Refah devleti veya sosyal devlet, minimum düzey ötesinde vatandaşlarının refahı için birincil sorumluluk kabul eden devlet kavramı olup devletin vatandaşlarının iktisadi ve sosyal esenliklerinin korunması ve teşvik edilmesinde ana rol oynamasını önerir.Bu modele göre devlet vatandaşlarının refahı için başta gelen birinci merci ve mesuliyet yükü taşıyan kurumdur. Bu teoriye göre devletin mesuliyeti çok geniş kapsamlıdır çünkü bir vatandaşın refahının her yönü üzerinde devlet mesuliyet yüklenmiştir ve bu mesuliyete hiçbir istisna olmadan ülkenin tüm kişileri üzerinedir.Ekonomik gelişim hızlı olamamakla birlikte yıllara yayılan gelişim mümkündür. Ani politik uygulamalara geçilmesi ve uygunlanması zordur. Sosyal anlayış ve vatandaş çıkarları üst seviyededir.
Bu tanımlamalarda sonra gelelim ülkemiz “Türkiye” hangi modeli barındırmaktadır?
Modeller , ideolojiler ve yönetimler bana göre halkın yapısıyla ilişkilidir. Halkın dini,ekonomik ve ahlaki karakterlerine göre ülkelerin yönetim biçimlerinin şekillendiğine inanıyorum. Bu sebeple Türk halkının milliyetçi , vatan kavramına olan bağlılığı, islami yaşayış ve ahlakına sahip, savaşçı bir millet olması sebebiyle ne tam olarak Demokrasi ne tam olarak totalitarizm ne de tam olarak Devletçi yapıya %100 olarak sınıflandıramayız ama her bir modelden harmonik olarak dönemin şartlarına göre yönetim biçimleri şekillendirmektedir. Bunun sebebi ise hızlı karar alıp uygulayabilen bir devlet yapısı tercih etmeleridir. Olası savaş durumlarında bürokratik süre kaybetmek yerine hızlı planlar ve kararlar alabilen devlet modeline olan istekten kaynaklanmaktadır. Bu yönetim modeli yorumlamasının yanında her türk vatandaşı devletçi düşünce yapısına sahiptir. Bu özelliğide atalarından gelen kültür ve halk yapısından kaynaklanmaktadır.
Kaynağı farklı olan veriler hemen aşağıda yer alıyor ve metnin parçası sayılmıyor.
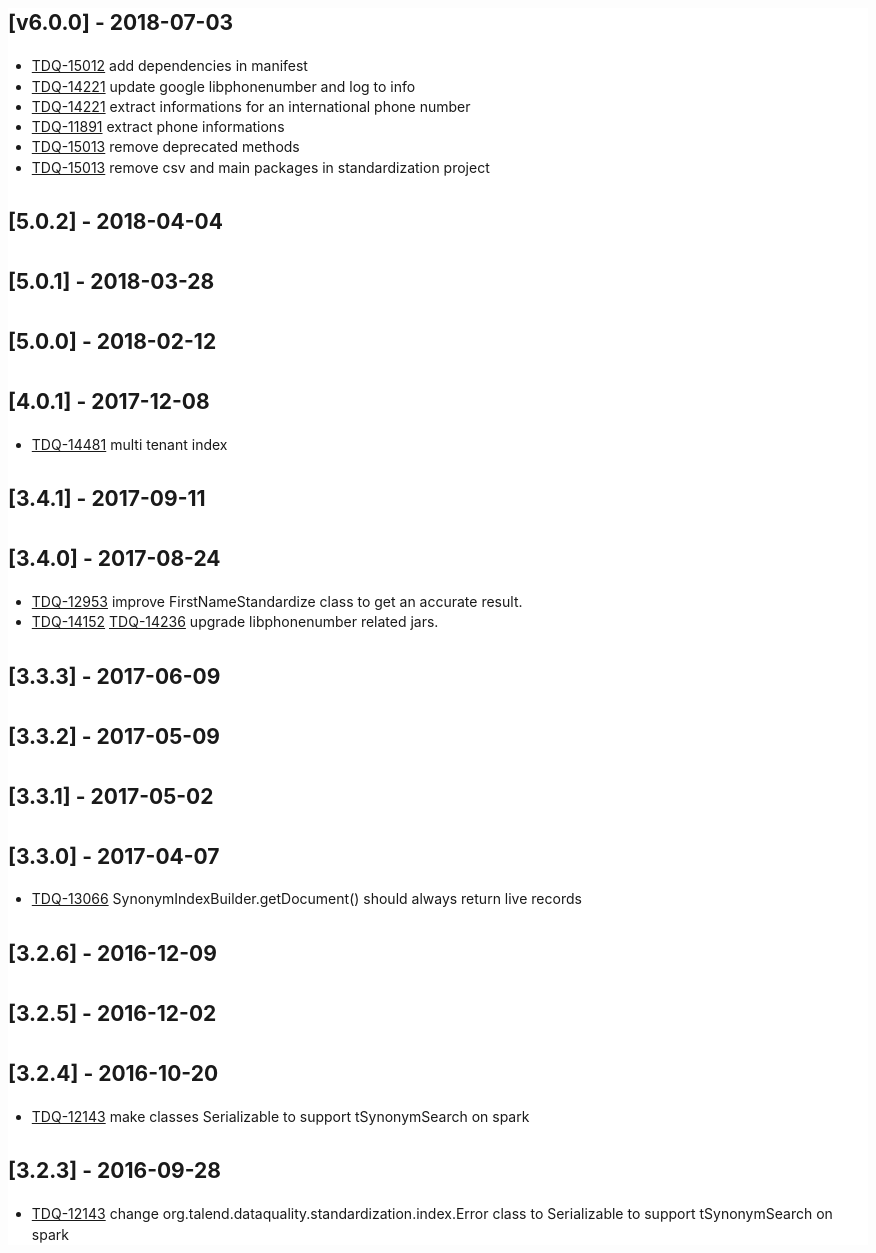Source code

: ## [v6.0.0] - 2018-07-03
- [TDQ-15012](https://jira.talendforge.org/browse/TDQ-15012) add dependencies in manifest
- [TDQ-14221](https://jira.talendforge.org/browse/TDQ-14221) update google libphonenumber and log to info
- [TDQ-14221](https://jira.talendforge.org/browse/TDQ-14221) extract informations for an international phone number
- [TDQ-11891](https://jira.talendforge.org/browse/TDQ-11891) extract phone informations
- [TDQ-15013](https://jira.talendforge.org/browse/TDQ-15013) remove deprecated methods
- [TDQ-15013](https://jira.talendforge.org/browse/TDQ-15013) remove csv and main packages in standardization project

## [5.0.2] - 2018-04-04
## [5.0.1] - 2018-03-28
## [5.0.0] - 2018-02-12
## [4.0.1] - 2017-12-08
- [TDQ-14481](https://jira.talendforge.org/browse/TDQ-14481) multi tenant index

## [3.4.1] - 2017-09-11
## [3.4.0] - 2017-08-24
- [TDQ-12953](https://jira.talendforge.org/browse/TDQ-12953) improve FirstNameStandardize class to get an accurate result.
- [TDQ-14152](https://jira.talendforge.org/browse/TDQ-14152) [TDQ-14236](https://jira.talendforge.org/browse/TDQ-14236) upgrade libphonenumber related jars.

## [3.3.3] - 2017-06-09
## [3.3.2] - 2017-05-09
## [3.3.1] - 2017-05-02
## [3.3.0] - 2017-04-07
- [TDQ-13066](https://jira.talendforge.org/browse/TDQ-13066) SynonymIndexBuilder.getDocument() should always return live records

## [3.2.6] - 2016-12-09
## [3.2.5] - 2016-12-02
## [3.2.4] - 2016-10-20
- [TDQ-12143](https://jira.talendforge.org/browse/TDQ-12143) make classes Serializable to support tSynonymSearch on spark

## [3.2.3] - 2016-09-28
- [TDQ-12143](https://jira.talendforge.org/browse/TDQ-12143) change org.talend.dataquality.standardization.index.Error class to Serializable to support tSynonymSearch on spark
Ziya Gökalp’e göre “… Asrileşmek demek, Avrupalılar gibi zırhlılar, otomobiller, tayyareler yapıp kullanabilmek demektir.”. İki yüzyıldır Avrupa’nın gerisinde kalmış olan Türkiye’nin çağdaş uygarlığa ulaşmak için acelesi vardır. Bu çağdaş uygarlığın içeriğini oluşturan bu zırhlıları, otomobilleri, tayyareleri kim yapacaktır? Özel girişimciler yapmıyorlarsa, o zaman bunları devlet yapacaktır. Devletçiliğin içeriğindeki öz budur. Ancak, devletçilik bireylerin yapamadığını yapmakla da sınırlı değildir. Özel girişimciler yapıyor ya da yapabilecek kapasitede olsalar bile, milletin yüksek menfaatlerine uygun olduğu düşünüldüğü takdirde o işi devletin yapması devletçiliğin sınırları içindedir.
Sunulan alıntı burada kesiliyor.